**Task details**
Look through the entries below and count every line in which "round" appears; reply with the number only.

*** Block opens ***

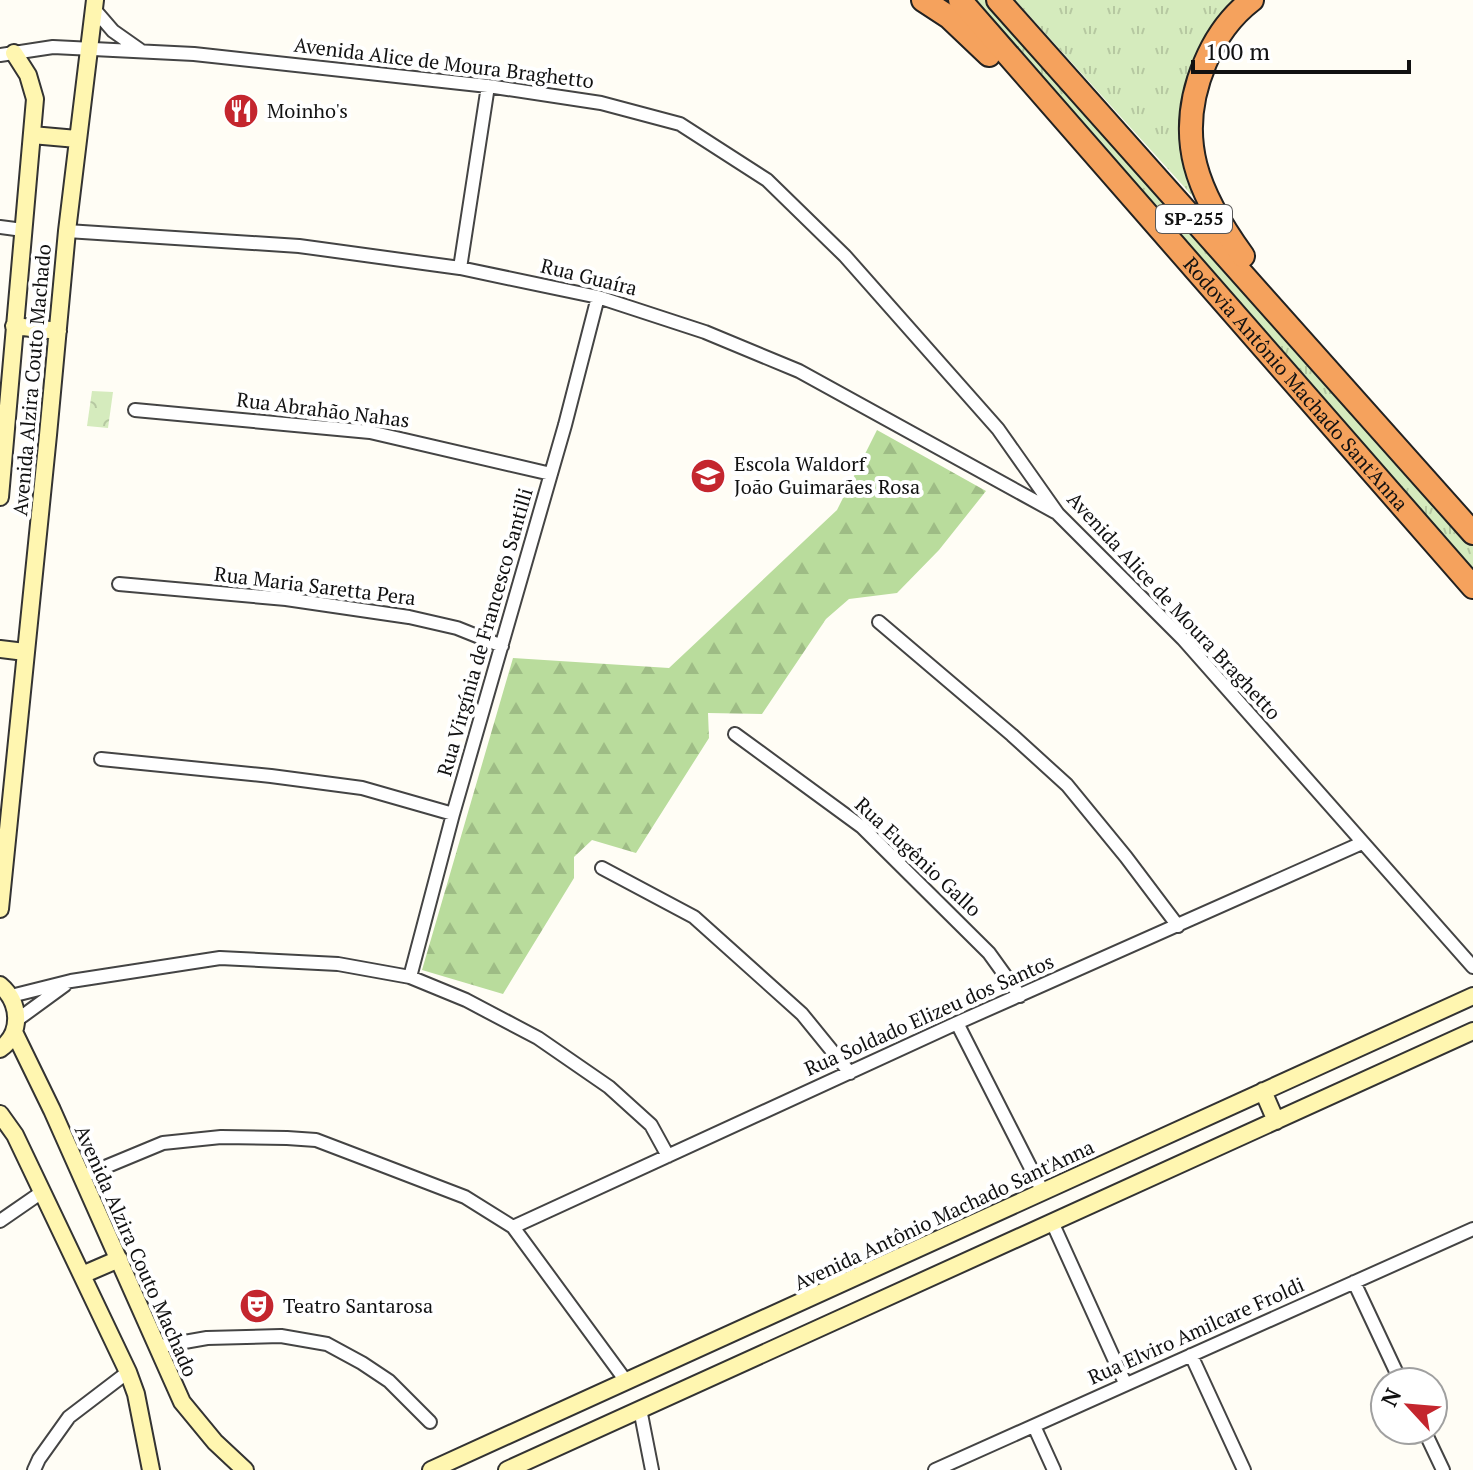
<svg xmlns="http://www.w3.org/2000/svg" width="1473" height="1470" viewBox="0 0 1473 1470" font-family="'PT Serif',serif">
  <defs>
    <pattern id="grass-tufts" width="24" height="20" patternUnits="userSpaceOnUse" patternTransform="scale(2)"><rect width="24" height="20" fill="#d5ebbd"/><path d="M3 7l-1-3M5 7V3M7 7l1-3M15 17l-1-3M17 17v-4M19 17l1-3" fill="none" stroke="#b6c8a1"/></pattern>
    <pattern id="forest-firs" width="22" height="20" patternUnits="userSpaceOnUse" patternTransform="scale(2)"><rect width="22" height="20" fill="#b9dc9c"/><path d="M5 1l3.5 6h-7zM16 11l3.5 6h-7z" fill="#9ebc85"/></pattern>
    <pattern id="park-crowns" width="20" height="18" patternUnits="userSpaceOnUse" patternTransform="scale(2)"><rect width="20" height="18" fill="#d5ebbd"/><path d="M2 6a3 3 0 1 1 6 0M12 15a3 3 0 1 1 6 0" fill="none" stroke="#b6c8a1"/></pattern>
  </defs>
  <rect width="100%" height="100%" fill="#fffdf5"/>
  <path fill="url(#grass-tufts)" d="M 971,0 L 987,0 L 1473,546 L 1473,577 Z
    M 1015,0 L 1245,0 L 1196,74 L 1206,211 Z"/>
  <path fill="url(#forest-firs)" d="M 877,430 L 986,491 L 939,550 L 897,593 L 849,599 L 826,619 L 762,714 L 708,713 L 709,738 L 636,853 L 592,840 L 574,857 L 574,878 L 503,994 L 422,970 L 513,658 L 669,668 L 837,510 Z"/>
  <path fill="url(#park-crowns)" d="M 92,391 L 113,392 L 108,428 L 87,426 Z"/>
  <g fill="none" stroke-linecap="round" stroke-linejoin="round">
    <defs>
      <path id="street" d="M 94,9 L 113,31 L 140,50
        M 0,55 L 53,47 L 194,54 L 488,86 L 601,103 L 680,124 L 767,180 L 845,256 L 998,429 L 1058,514 L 1183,639 L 1473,967
        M 0,227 L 23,230
        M 67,231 L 299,246 L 460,268 L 598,297 L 705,332 L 799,371 L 1055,512
        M 460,268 L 488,86
        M 135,410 L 370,432 L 551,474
        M 119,584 L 286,599 L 409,617 L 457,628 L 502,646
        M 879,622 L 1012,735 L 1067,785 L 1126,857 L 1178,926
        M 735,734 L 862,827 L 989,953 L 1020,996
        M 101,759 L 271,776 L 362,788 L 453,814
        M 602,868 L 694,917 L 802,1014 L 850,1073
        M 410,977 L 453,814 L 565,425 L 598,297
        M 11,996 L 71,981 L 220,958 L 338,964 L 410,977 L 466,1000 L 538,1038 L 609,1087 L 651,1125 L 668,1156
        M 17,1020 L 65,985
        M 957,1023 L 1043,1192
        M 81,1177 L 163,1143 L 221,1137 L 287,1138 L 316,1140 L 379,1164 L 465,1197 L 513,1227 L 626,1381
        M 0,1221 L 42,1192
        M 1052,1222 L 1125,1383
        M 513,1227 L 957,1023 L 1362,843
        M 1354,1282 L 1401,1382
        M 156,1347 L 207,1338 L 281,1336 L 327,1344 L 362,1363 L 389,1381 L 430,1422
        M 1191,1355 L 1244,1470
        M 640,1409 L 652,1470
        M 1034,1426 L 1054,1470
        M 1424,1430 L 1443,1470
        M 34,1470 L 39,1459 L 69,1417 L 128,1372
        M 935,1470 L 1473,1229"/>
      <path id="secondary" d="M 32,135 L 77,139
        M 14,326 L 58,331
        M 0,497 L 35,99 L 28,75 L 14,53
        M 0,649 L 25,652
        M 0,909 L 48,435 L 67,231 L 95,0
        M 0,985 C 20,1002 23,1033 0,1049
        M 14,1032 L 52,1110 L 182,1402 L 215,1442 L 245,1470
        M 1263,1091 L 1276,1121
        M 0,1114 L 15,1135 L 128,1372 L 136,1394 L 151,1470
        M 82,1275 L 119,1259
        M 431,1470 L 1473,996
        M 507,1470 L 1473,1031"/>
      <g id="highway">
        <path d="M 923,0 L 949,17 L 989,55"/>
        <path id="s1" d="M 960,0 L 1473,587"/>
        <path d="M 998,0 L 1473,533"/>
        <path d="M 1243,256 C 1199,195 1173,139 1205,63 C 1215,39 1231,16 1252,0"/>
      </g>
    </defs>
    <use href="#street" stroke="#444" stroke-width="16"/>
    <use href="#secondary" stroke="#333" stroke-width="20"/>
    <use href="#highway" stroke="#222" stroke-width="26"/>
    <use href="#street" stroke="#fff" stroke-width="12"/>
    <use href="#secondary" stroke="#fff6b0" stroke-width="16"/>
    <use href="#highway" stroke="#f5a25d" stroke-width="22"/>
  </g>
  <defs>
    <symbol id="restaurant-disc" viewBox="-11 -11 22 22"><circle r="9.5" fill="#c4262e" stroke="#fff"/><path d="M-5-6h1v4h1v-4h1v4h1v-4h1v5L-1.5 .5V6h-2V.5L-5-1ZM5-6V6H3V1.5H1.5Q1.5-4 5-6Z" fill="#fff"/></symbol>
    <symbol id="school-disc" viewBox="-11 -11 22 22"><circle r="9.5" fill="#c4262e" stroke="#fff"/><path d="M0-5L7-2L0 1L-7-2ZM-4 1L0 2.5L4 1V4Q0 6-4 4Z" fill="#fff"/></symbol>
    <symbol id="theatre-disc" viewBox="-11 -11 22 22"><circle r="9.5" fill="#c4262e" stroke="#fff"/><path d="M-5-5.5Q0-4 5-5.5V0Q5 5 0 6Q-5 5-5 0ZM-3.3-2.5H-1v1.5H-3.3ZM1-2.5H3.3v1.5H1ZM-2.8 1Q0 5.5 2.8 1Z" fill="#fff"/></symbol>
  </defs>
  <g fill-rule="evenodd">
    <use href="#restaurant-disc" x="221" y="91" width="40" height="40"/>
    <use href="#school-disc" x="688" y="456" width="40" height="40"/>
    <use href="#theatre-disc" x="237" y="1286" width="40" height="40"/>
  </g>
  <g text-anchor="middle" stroke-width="8" stroke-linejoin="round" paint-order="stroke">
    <rect fill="#fff" stroke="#585858" stroke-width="2" x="1156" y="205" width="76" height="28" rx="6"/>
    <g font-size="18" font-weight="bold" fill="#111">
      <text x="1194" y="225">SP-255</text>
    </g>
    <g font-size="20" fill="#111" stroke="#fff">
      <text transform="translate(444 63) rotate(7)" y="7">Avenida Alice de Moura Braghetto</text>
      <text transform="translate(589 277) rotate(14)" y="7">Rua Guaíra</text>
      <text transform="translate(32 380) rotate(-85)" y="7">Avenida Alzira Couto Machado</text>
      <text dy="7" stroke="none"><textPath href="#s1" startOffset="510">Rodovia Antônio Machado Sant'Anna</textPath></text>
      <text transform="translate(323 410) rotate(7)" y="7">Rua Abrahão Nahas</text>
      <text transform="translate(315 586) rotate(7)" y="7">Rua Maria Saretta Pera</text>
      <text transform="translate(1174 606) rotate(47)" y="7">Avenida Alice de Moura Braghetto</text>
      <text transform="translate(485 632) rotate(-74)" y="7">Rua Virgínia de Francesco Santilli</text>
      <text transform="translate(918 857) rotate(43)" y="7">Rua Eugênio Gallo</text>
      <text transform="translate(929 1015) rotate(-24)" y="7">Rua Soldado Elizeu dos Santos</text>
      <text transform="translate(944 1215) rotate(-25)" y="7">Avenida Antônio Machado Sant'Anna</text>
      <text transform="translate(136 1251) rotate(66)" y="7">Avenida Alzira Couto Machado</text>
      <text transform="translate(1196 1331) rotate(-24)" y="7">Rua Elviro Amilcare Froldi</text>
    </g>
    <g font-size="20" fill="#111" stroke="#fff" text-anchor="start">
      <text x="267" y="118">Moinho's</text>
      <text x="734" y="471">Escola Waldorf<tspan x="734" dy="23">João Guimarães Rosa</tspan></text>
      <text x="283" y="1313">Teatro Santarosa</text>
    </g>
  </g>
  <g transform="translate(1409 1406) rotate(296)"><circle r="38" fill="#ffffff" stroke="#a0a0a0" stroke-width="2"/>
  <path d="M0-6L14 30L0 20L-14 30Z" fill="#c4262e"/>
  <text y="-12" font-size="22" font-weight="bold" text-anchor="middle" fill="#111111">N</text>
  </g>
  <path d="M1193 60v12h216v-12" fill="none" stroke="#111111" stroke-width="4"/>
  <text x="1205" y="60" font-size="24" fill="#111111" stroke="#ffffff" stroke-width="6" paint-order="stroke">100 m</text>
</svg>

*** Block closes ***

**Solution for this exercise**
2